This has anthropogenic global warming believers (who, let’s not forget, believe with a fervour once reserved for Pentecostals speaking in tongues) in an orgasmic trance.
And while we all wish we could more occasionally enjoy such a condition, none of this will have the slightest impact on global warming. What it might do and what we suspect it will do, is eventually take all the money we currently spend going back and forth to work and heating/cooling ourselves and stick it in Her Majesty’s treasury while convincing us we have achieved a state of moral grace while, unemployed, we freeze in the dark.
Speaking of herds, Canadian media continue to mill about in a fashion reminiscent of cattle making their way to an abbatoir. Their response to their plight, typically, is to convince each other that, despite a distinct lack of evidence to support this claim, they are vital to democracy.
Apparently satisfied that, having said it, it must be true because they said it, they continue to moo and mill and be not very good at being journalists. To wit, on the weekend when the 25,000th refugee from Syria arrived, both CTV Newsnet and CBC Newsnet led their broadcasts with the announcement that “Canada had met its target” without giving the slightest thought to even inset the word “revised” in between “its” and “target.”
Nor have any of them paid the slightest bit of attention to the words of Martin Bolduc of Canadian Border Services who, when appearing before the Commons Public Safety Committee recently, made it clear that of the Syrian folks that have come “very, very few came out of camps.” So, pretty much all of them (and it doesn’t mean they aren’t happy to be here) were living in apartments and can’t be considered to be among the most desperate from the refugee camps our politicians are so fond of visiting.
In other words, they did not tell the whole truth, which some of us think makes them not very vital to democracy – we’ve already got plenty of fudgers and liars thank you very much.

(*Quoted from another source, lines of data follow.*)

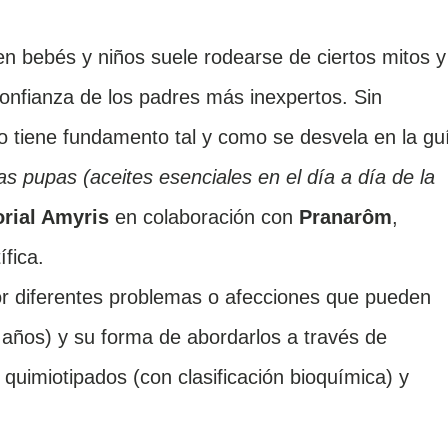
n bebés y niños suele rodearse de ciertos mitos y
onfianza de los padres más inexpertos. Sin
o tiene fundamento tal y como se desvela en la gu
as pupas (aceites esenciales en el día a día de la
orial Amyris
en colaboración con
Pranarôm
,
fica.
or diferentes problemas o afecciones que pueden
 años) y su forma de abordarlos a través de
 quimiotipados (con clasificación bioquímica) y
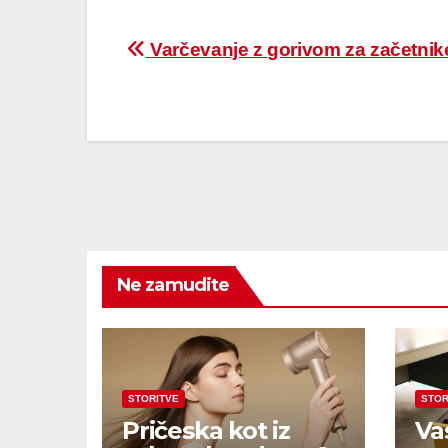
Varčevanje z gorivom za začetnik
Ne zamudite
STORITVE
STOR
Pričeska kot iz
Va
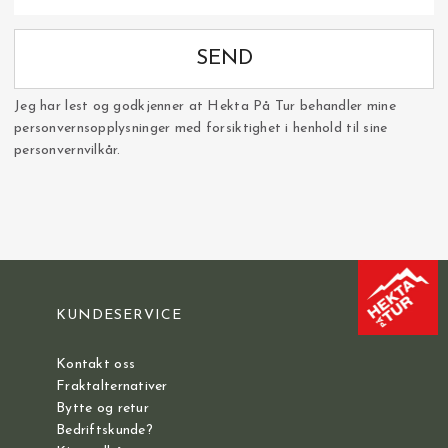
SEND
Jeg har lest og godkjenner at Hekta På Tur behandler mine
personvernsopplysninger med forsiktighet i henhold til sine
personvernvilkår.
KUNDESERVICE
Kontakt oss
Fraktalternativer
Bytte og retur
Bedriftskunde?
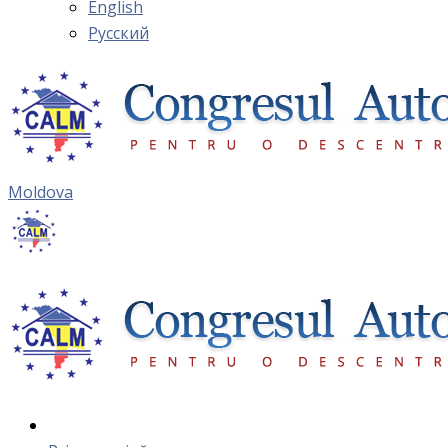
English
Русский
Moldova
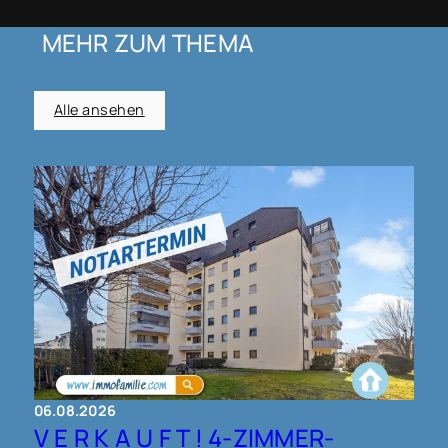
MEHR ZUM THEMA
Alle ansehen
06.08.2026
V E R K A U F T ! 4-ZIMMER-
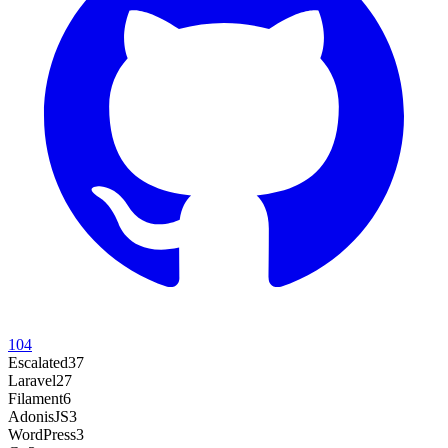
104
Escalated
37
Laravel
27
Filament
6
AdonisJS
3
WordPress
3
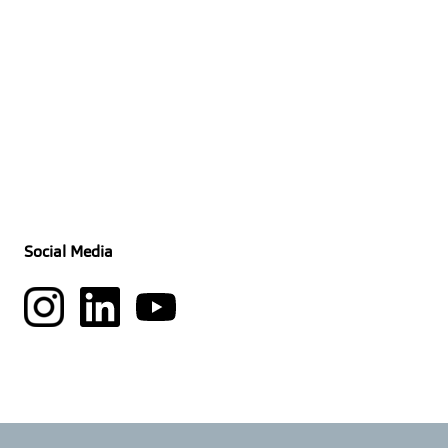
Social Media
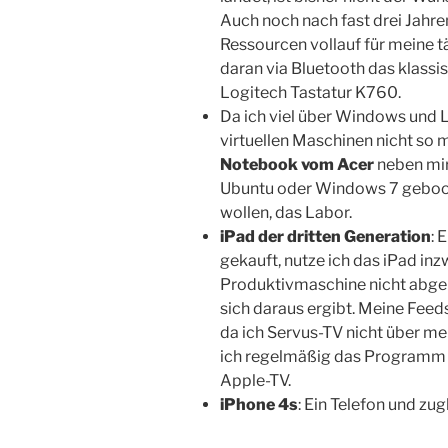
Auch noch nach fast drei Jahr
Ressourcen vollauf für meine t
daran via Bluetooth das klass
Logitech Tastatur K760.
Da ich viel über Windows und 
virtuellen Maschinen nicht so m
Notebook vom Acer
neben mir
Ubuntu oder Windows 7 geboote
wollen, das Labor.
iPad der dritten Generation
: 
gekauft, nutze ich das iPad inz
Produktivmaschine nicht abgelös
sich daraus ergibt. Meine Feed
da ich Servus-TV nicht über m
ich regelmäßig das Programm 
Apple-TV.
iPhone 4s
: Ein Telefon und zug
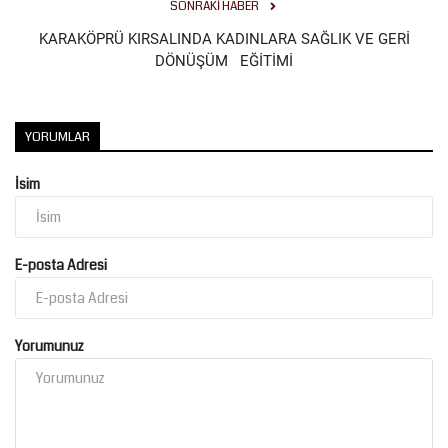
SONRAKI HABER
KARAKÖPRÜ KIRSALINDA KADINLARA SAĞLIK VE GERİ
DÖNÜŞÜM EĞİTİMİ
YORUMLAR
İsim
E-posta Adresi
Yorumunuz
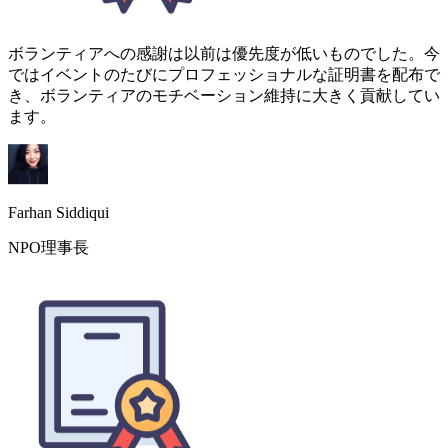
Farhan Siddiqui
NPO理事長
四半期ごとの社員表彰にCertificate Makerを導入しました。テ
ンプレートは洗練されていますが、横向きオプションがもっ
とあればと思います。全体的に、デザイン時間が1週間から1
日の午後に短縮されました。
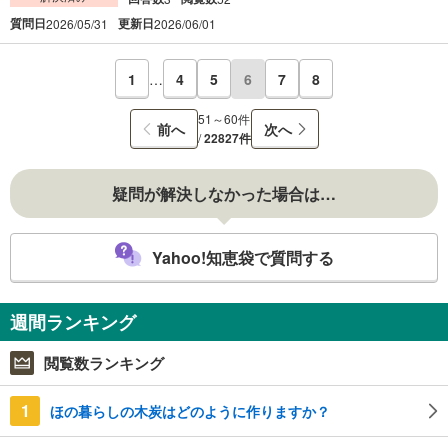
質問日
更新日
2026/05/31
2026/06/01
1
…
4
5
6
7
8
51～60件
前へ
次へ
/
22827件
疑問が解決しなかった場合は…
Yahoo!知恵袋で質問する
週間ランキング
閲覧数ランキング
1
ほの暮らしの木炭はどのように作りますか？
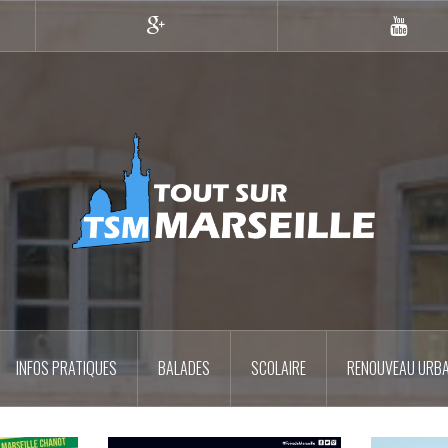
Google+
YouTub
INFOS PRATIQUES
BALADES
SCOLAIRE
RENOUVEAU URBA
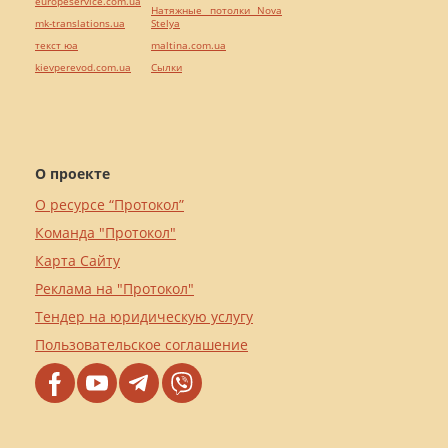
europeservice.com.ua
Натяжные потолки Nova
mk-translations.ua
Stelya
текст юа
maltina.com.ua
kievperevod.com.ua
Cылки
О проекте
О ресурсе “Протокол”
Команда "Протокол"
Карта Сайту
Реклама на "Протокол"
Тендер на юридическую услугу
Пользовательское соглашение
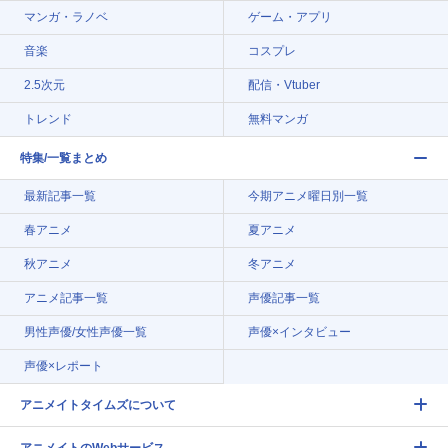
マンガ・ラノベ
ゲーム・アプリ
音楽
コスプレ
2.5次元
配信・Vtuber
トレンド
無料マンガ
特集/一覧まとめ
最新記事一覧
今期アニメ曜日別一覧
春アニメ
夏アニメ
秋アニメ
冬アニメ
アニメ記事一覧
声優記事一覧
男性声優/女性声優一覧
声優×インタビュー
声優×レポート
アニメイトタイムズについて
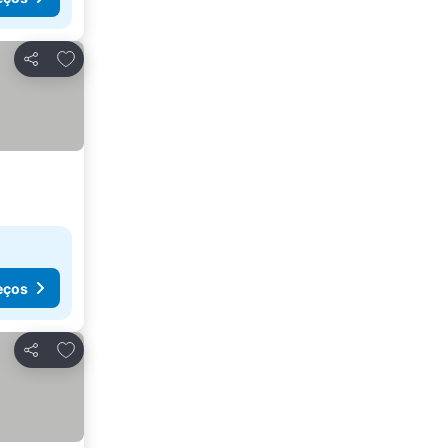
Adicionar aos favoritos
Partilhar
eços
Adicionar aos favoritos
Partilhar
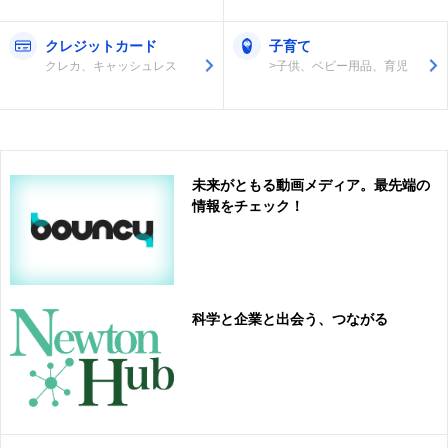
クレジットカード
子育て
クレカ、キャッシュレス
>子供、ベビー用品、育児
未来がともる動画メディア。最先端の
情報をチェック！
科学と企業と出会う、つながる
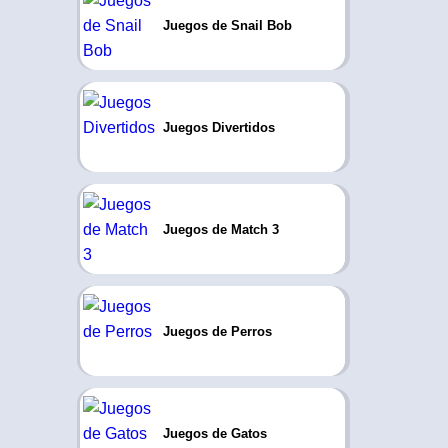
Juegos de Snail Bob
Juegos Divertidos
Juegos de Match 3
Juegos de Perros
Juegos de Gatos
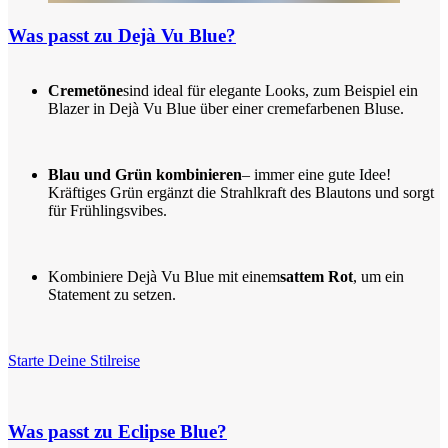
Was passt zu Dejà Vu Blue?
Cremetöne
sind ideal für elegante Looks, zum Beispiel ein
Blazer in Dejà Vu Blue über einer cremefarbenen Bluse.
Blau und Grün kombinieren
– immer eine gute Idee!
Kräftiges Grün ergänzt die Strahlkraft des Blautons und sorgt
für Frühlingsvibes.
Kombiniere Dejà Vu Blue mit einem
sattem Rot
, um ein
Statement zu setzen.
Starte Deine Stilreise
Was passt zu Eclipse Blue?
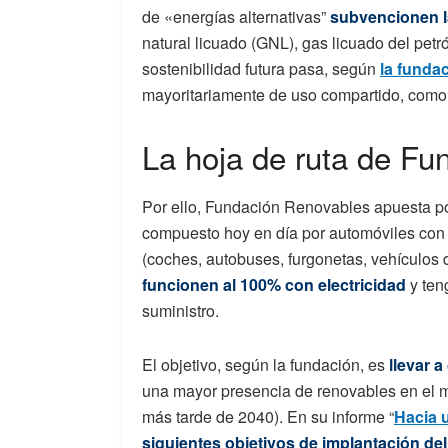
de «energías alternativas”
subvencionen l
natural licuado (GNL), gas licuado del pet
sostenibilidad futura pasa, según
la funda
mayoritariamente de uso compartido, como u
La hoja de ruta de F
Por ello, Fundación Renovables apuesta po
compuesto hoy en día por automóviles con
(coches, autobuses, furgonetas, vehículos 
funcionen al 100% con electricidad
y ten
suministro.
El objetivo, según la fundación, es
llevar a
una mayor presencia de renovables en el m
más tarde de 2040). En su informe “
Hacia 
siguientes objetivos de implantación del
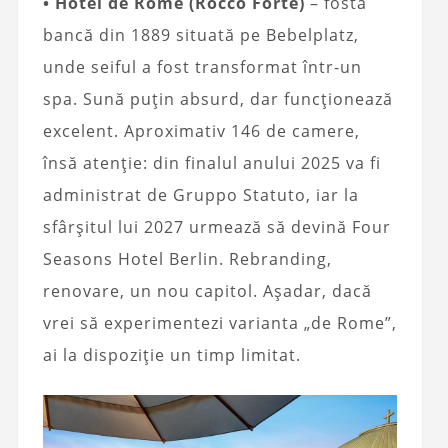
• Hotel de Rome (Rocco Forte)
– fostă
bancă din 1889 situată pe Bebelplatz,
unde seiful a fost transformat într-un
spa. Sună puțin absurd, dar funcționează
excelent. Aproximativ 146 de camere,
însă atenție: din finalul anului 2025 va fi
administrat de Gruppo Statuto, iar la
sfârșitul lui 2027 urmează să devină Four
Seasons Hotel Berlin. Rebranding,
renovare, un nou capitol. Așadar, dacă
vrei să experimentezi varianta „de Rome”,
ai la dispoziție un timp limitat.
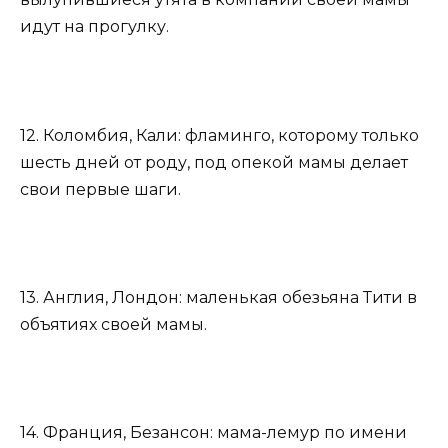
идут на прогулку.
12. Коломбия, Кали: фламинго, которому только
шесть дней от роду, под опекой мамы делает
свои первые шаги.
13. Англия, Лондон: маленькая обезьяна Тити в
объятиях своей мамы.
14. Франция, Безансон: мама-лемур по имени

If there is something actually vital to democracy, it is the Internet and the things you learn on there that are things that – no doubt for their own reasons – the aforementioned mainstream media decline to tell you about the aforementioned carbon tax issue.
In any list of countries with the largest oil reserves, Canada is No. 3 in the world, trailing only the delightful societies of Venezeula and Saudi Arabia. Sucking our potential emissions exhaust and filling out the top 10 are the oh-i-gotta-move-there states of, in order, Iran, Iraq, Kuwait, United Arab Emirates, Russia, Libya and Nigeria.
Guess how many of those have “put a price on carbon?” Oh, you are so clever. Your are correct: the answer, of course, is zero. But, what possible reason could there be for media to inform you of such facts?
Finally, a belated tip of the hat to our new Prime Minister. Following 10-15 years of relative calm between the regions, the new “sunny ways” have proven to be highly effective at creating fractures.
First, there was the ill-conceived and even more ill-received announcement of $750 million in assistance to Alberta which, they being sensible people rightly suspicious since the province’s founding of Ottawa’s intentions, figured out pretty quickly was just a moving forward of money already designated. And then of course there is the certainty of a $1 billion bailout to protect the 7,000 or so jobs dependent on bad business decisions by Quebec’s Bombardier family – which would be new cash and compares oddly to the response to 100,000 jobs lost in Alberta.
Now, Irwin Cotler is upping the pressure on the Sunny Ways gang to cancel the $15 billion deal to sell combat vehicles to the Saudis which, if successful, would eliminate about 3,500 jobs near London, ON.
And, the previous government’s Nova Scotia shipbuilding contract for warships is “under review” no doubt befuddling Maritimers who were pretty excited about it.
So, in just a couple of months it looks like a possible to-do list of a) deny, for ideological reasons, $9 billion pipeline investment that would aid an industry suffering massive job losses; 2) Deny, for ideological reasons, $15 billion in investment in struggling Ontario manufacturing section; 3) create uncertainty and delay over $26 billion infrastructure investment in struggling east coast region 4) Write large cheque to company in home province.
In other words: fill air with gas fumes; light match.
Just like the old days when Dad was in charge, isn’t it? Can’t wait for the “why should I sell your oil?” line, resplendently delivered with a toss of the hair and a Gallic shrug.